La loi Santé consacre la notion de territoire, en l’instituant comme échelon de base de la démocratie sanitaire : l’action de l’État, au travers de ses administrations, est tempérée par des mécanismes de démocratie directe sectorielle, qui restent certes de l’ordre du consultatif. On se rappelle la controverse, certainement pas anodine, autour des appellations «service public territorial de santé » et «service territorial de santé au public ». La première version du texte traduit sans ambiguïté le projet de soumettre l’ensemble des acteurs à la tutelle publique, peut-être avec le rêve de créer un service national de santé, où ne subsisteraient plus que des acteurs publics, tant en milieu hospitalier qu’en ambulatoire.
Autrement dit, dans son projet rationnel, l’État doit composer avec des acteurs économiques autonomes, qu’il souhaiterait sans nul doute (du moins dans l’esprit d’une partie de la classe politique) «intégrer» formellement au service public, ce qui faciliterait grandement son travail d’organisation « dirigiste » de l’offre de soins.
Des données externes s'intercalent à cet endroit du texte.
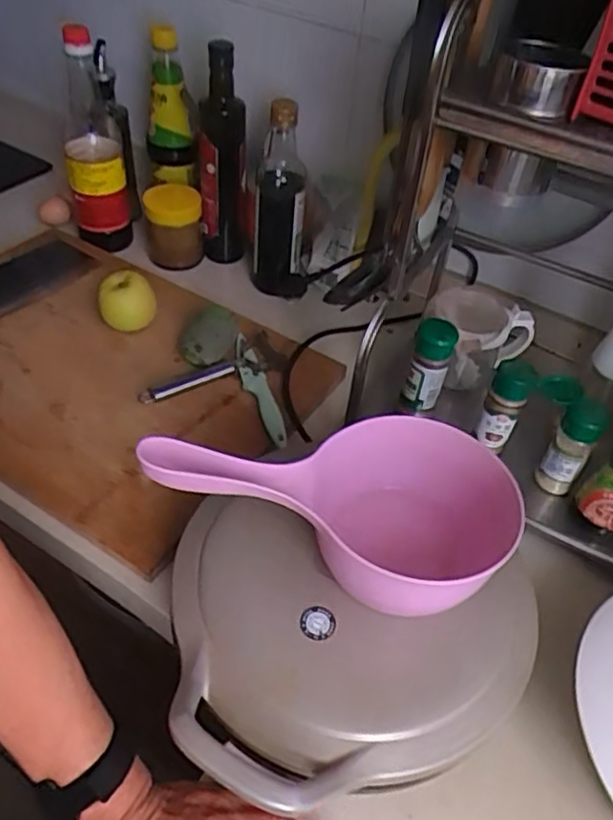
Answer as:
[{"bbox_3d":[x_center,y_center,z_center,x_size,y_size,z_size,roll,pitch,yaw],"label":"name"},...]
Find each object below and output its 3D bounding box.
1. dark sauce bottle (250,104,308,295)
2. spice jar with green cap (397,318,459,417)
[{"bbox_3d":[-0.031,-0.270,0.865,0.077,0.252,0.079,2,45,-4],"label":"dark sauce bottle"},{"bbox_3d":[0.128,-0.044,0.688,0.039,0.105,0.038,18,46,11],"label":"spice jar with green cap"}]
En revanche, l’hôpital public reste un acteur de soins sur lequel il a de droit un contrôle hiérarchique, même s’il doit là aussi trouver le bon équilibre entre ce contrôle hiérarchique et une marge de manœuvre nécessaire aux gestionnaires et aux professionnels de santé qui y travaillent. Pourquoi ce long détour? Sans nul doute pour rappeler que la régulation du système de santé en France marie plusieurs modalités: contrôle hiérarchique de l’hôpital public, économie dirigée du secteur libéral, ambulatoire et hospitalier, équilibre des pouvoirs politiques du national et du local et démocratie sanitaire consultative… Autant de strates aux caractéristiques et aux liens hétérogènes avec l’État. Mais il s’agit également de rappeler que dans cette régulation, le seul acteur sur lequel l’État a vraiment la main est l’hôpital public. S’il veut mettre en œuvre son projet rationnel de l’organisation des soins, il est logique qu’il en fasse un acteur central, quitte à renforcer l’hospitalo-centrisme du système, alors que paradoxalement, le but visé et affiché est de renforcer les soins primaires et de réduire le recours à l’hospitalisation.
Mais d’un point de vue plus global, et au-delà de cette notion de territoires, ne faut-il pas s’intéresser d’abord au modèle général d’organisation des services de santé, dans le but de son optimisation, et positionner les différents segments de l’offre de soins les uns par rapport aux autres?
1. L’organisation des soins
La deuxième fonction attribuée aux services de soins primaires, notamment à la médecine générale, est l’orientation du patient vers des soins plus spécialisés. Cette fonction d’orientation du patient est essentielle dans l’économie d’un système de soins. En effet, ces services mobilisent principalement des ressources humaines et n’ont pas besoin d’une infrastructure lourde pour prodiguer des soins: c’est le niveau de soins dont les coûts unitaires sont les plus faibles. Ce n’est qu’en cas de problème grave ou très spécifique que les patients auront besoin de recourir aux deux autres niveaux. Il importe de se rappeler ce point crucial : un secteur de soins primaire efficace doit contribuer à filtrer l’accès aux spécialistes et à l’hôpital.